Annotated element listings:
(begin)

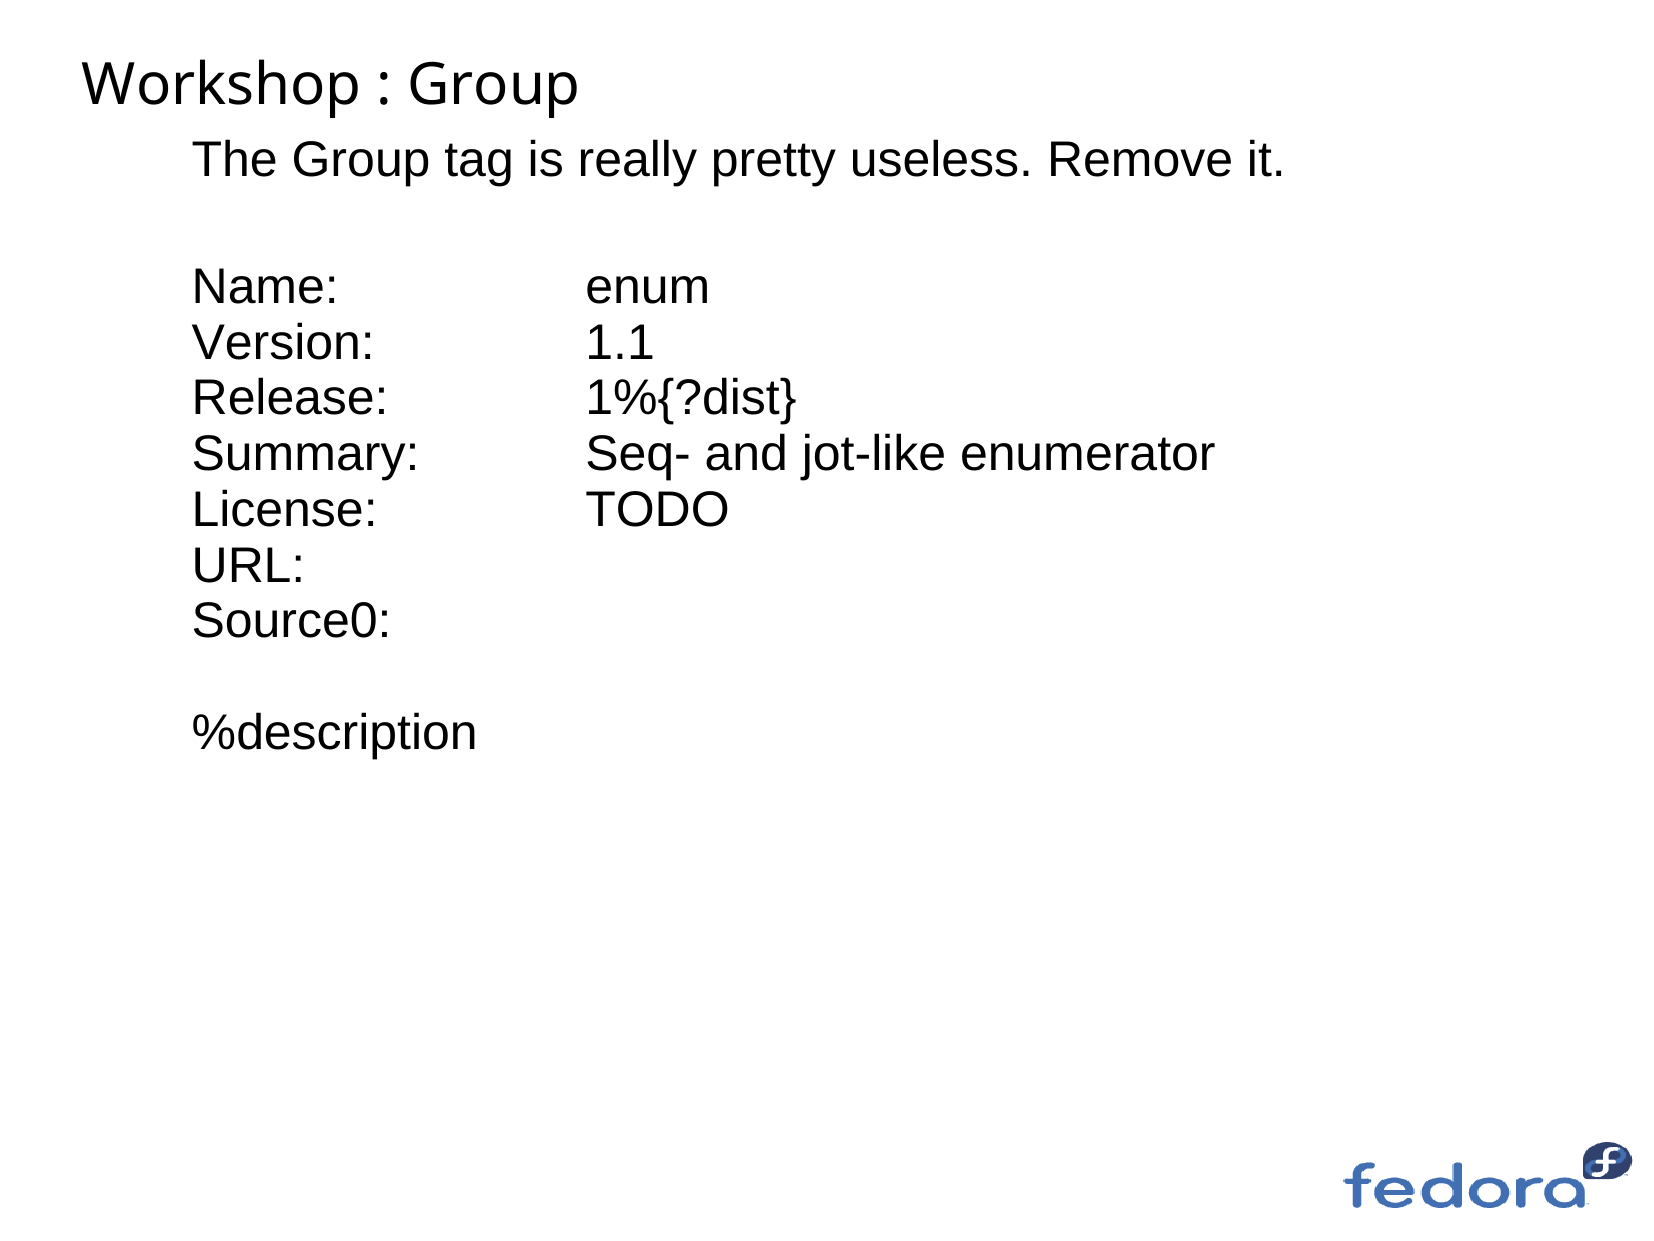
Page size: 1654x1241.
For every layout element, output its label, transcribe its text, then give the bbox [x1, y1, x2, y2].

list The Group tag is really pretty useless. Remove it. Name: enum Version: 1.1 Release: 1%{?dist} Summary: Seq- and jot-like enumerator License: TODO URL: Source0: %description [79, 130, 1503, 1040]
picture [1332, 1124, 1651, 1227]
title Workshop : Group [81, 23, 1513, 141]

(end)
(begin)

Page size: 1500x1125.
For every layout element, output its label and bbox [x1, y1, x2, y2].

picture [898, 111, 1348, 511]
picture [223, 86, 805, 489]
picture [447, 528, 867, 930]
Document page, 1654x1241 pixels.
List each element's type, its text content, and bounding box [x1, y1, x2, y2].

(end)

## Requirements
Rewrite the stretch from the line containing "Page size: 1654x1241." through the line containing "title Workshop : Group [81, 23, 1513, 141]", swapping "transcribe" for "write out" and keeping everything else the same.

## Problem solution
Page size: 1654x1241.
For every layout element, output its label, write out its text, then give the bbox [x1, y1, x2, y2].

list The Group tag is really pretty useless. Remove it. Name: enum Version: 1.1 Release: 1%{?dist} Summary: Seq- and jot-like enumerator License: TODO URL: Source0: %description [79, 130, 1503, 1040]
picture [1332, 1124, 1651, 1227]
title Workshop : Group [81, 23, 1513, 141]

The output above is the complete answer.